Yes, I know I am not Adele. But hope I can get away with calling one of my blogposts my age. My almost age. My beloved grandma used to say that she looks in the mirror and sees herself younger than she actually was. Mom says the same thing. I look in the mirror and I feel … 45. And I feel it is a blessing. For all the gold in China (is this the expression?) I would not want to be 15, 25 or 35 again.
I was 15 and so very self conscious, bullied in school and always trying to look better, do better, feel better. A constant chase for chimeras that obviously never materialized. I was too dark, too hairy, not cool enough, too much of something, too little of something else … always struggling to fit in and never actually getting there. Home was turmoil, change, uncertainty, struggle and closing myself in my room. No thank you, glad I am done with that!
I had been married for 3 years when I was 25, had finished college and started working at the school.

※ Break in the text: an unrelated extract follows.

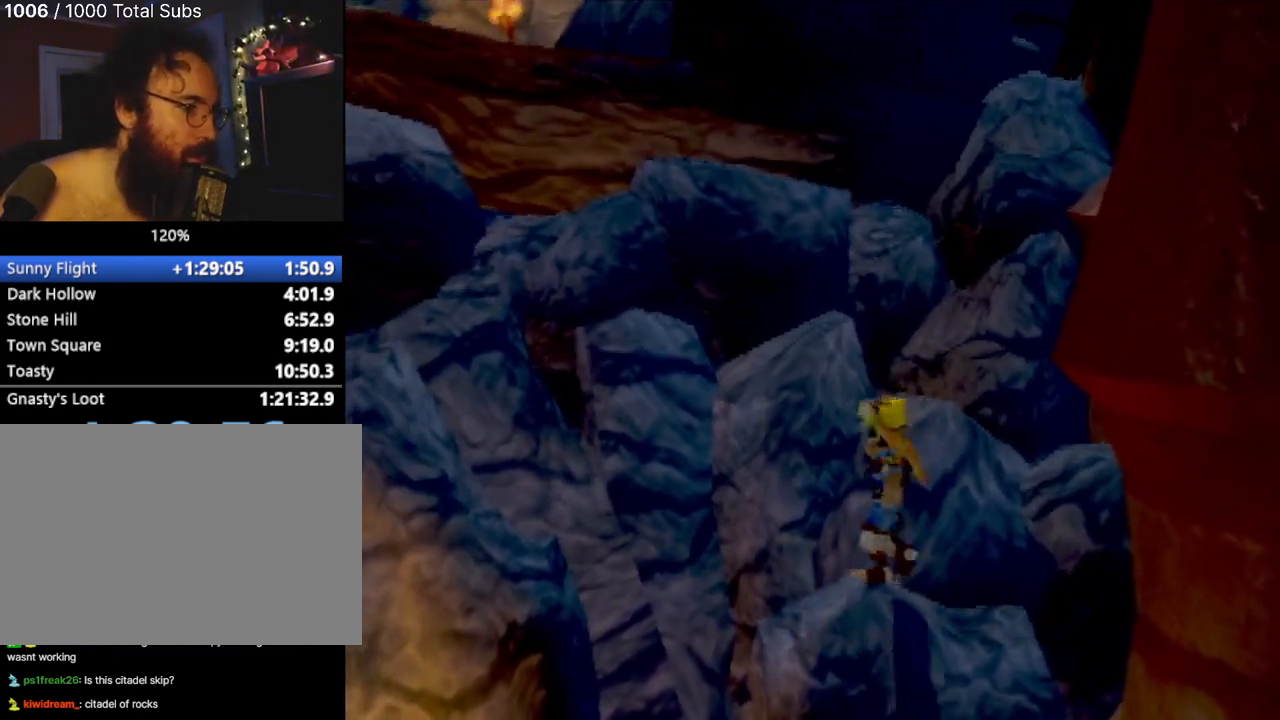
{"buttons": ["CROSS"], "left_stick": "left", "events": [[350, "SQUARE", "down"], [434, "left_stick", "left"], [451, "SQUARE", "up"], [484, "CROSS", "down"]]}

Still trying to be this or the other, caring so so much about the way I looked (and never quite making it), out of my childhood home physically and never out mentally, at the beginning of a loveless marriage where I turned my back every single melancholic moment to the voice inside whispering to me that I was missing something important. No thank you, glad I am done with that!
35 was the age of my liberation – and loss. Of beloved people, of face, of “friends”, of possessions, of the “good girl” image, of the hope that people I had had in my life “forever” will stick by me no matter what. I had broken the cocoon of standard, of “shoulds” and “musts” and “this is how it is done” and I was still unsure as to what I was flying towards. Experimenting love for real for the first time but scared every single minute of what may be for my child and myself. No thank you, glad I am done with that!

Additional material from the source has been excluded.